| Description of the task |
The records below are to be set down again exactly, with the pictures left out.

[Stored records]
_ _ _ _ _ _ _

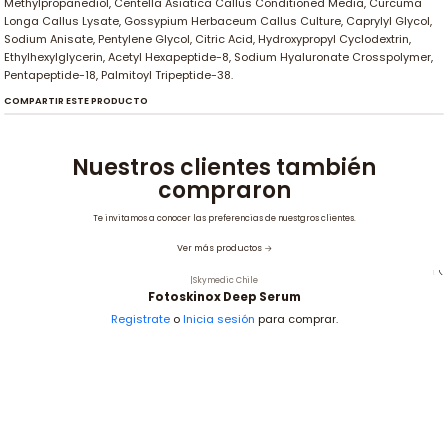
Methylpropanediol, Centella Asiatica Callus Conditioned Media, Curcuma
Longa Callus Lysate, Gossypium Herbaceum Callus Culture, Caprylyl Glycol,
Sodium Anisate, Pentylene Glycol, Citric Acid, Hydroxypropyl Cyclodextrin,
Ethylhexylglycerin, Acetyl Hexapeptide-8, Sodium Hyaluronate Crosspolymer,
Pentapeptide-18, Palmitoyl Tripeptide-38.
COMPARTIR ESTE PRODUCTO
Nuestros clientes también
compraron
Te invitamos a conocer las preferencias de nuestgros clientes.
Ver más productos
|
Skymedic Chile
Fotoskinox Deep Serum
Registrate
o
Inicia sesión
para comprar.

_ _ _ _ _ _ _

| Worked solution |
Methylpropanediol, Centella Asiatica Callus Conditioned Media, Curcuma
Longa Callus Lysate, Gossypium Herbaceum Callus Culture, Caprylyl Glycol,
Sodium Anisate, Pentylene Glycol, Citric Acid, Hydroxypropyl Cyclodextrin,
Ethylhexylglycerin, Acetyl Hexapeptide-8, Sodium Hyaluronate Crosspolymer,
Pentapeptide-18, Palmitoyl Tripeptide-38.
COMPARTIR ESTE PRODUCTO
Nuestros clientes también
compraron
Te invitamos a conocer las preferencias de nuestgros clientes.
Ver más productos
|
Skymedic Chile
Fotoskinox Deep Serum
Registrate
o
Inicia sesión
para comprar.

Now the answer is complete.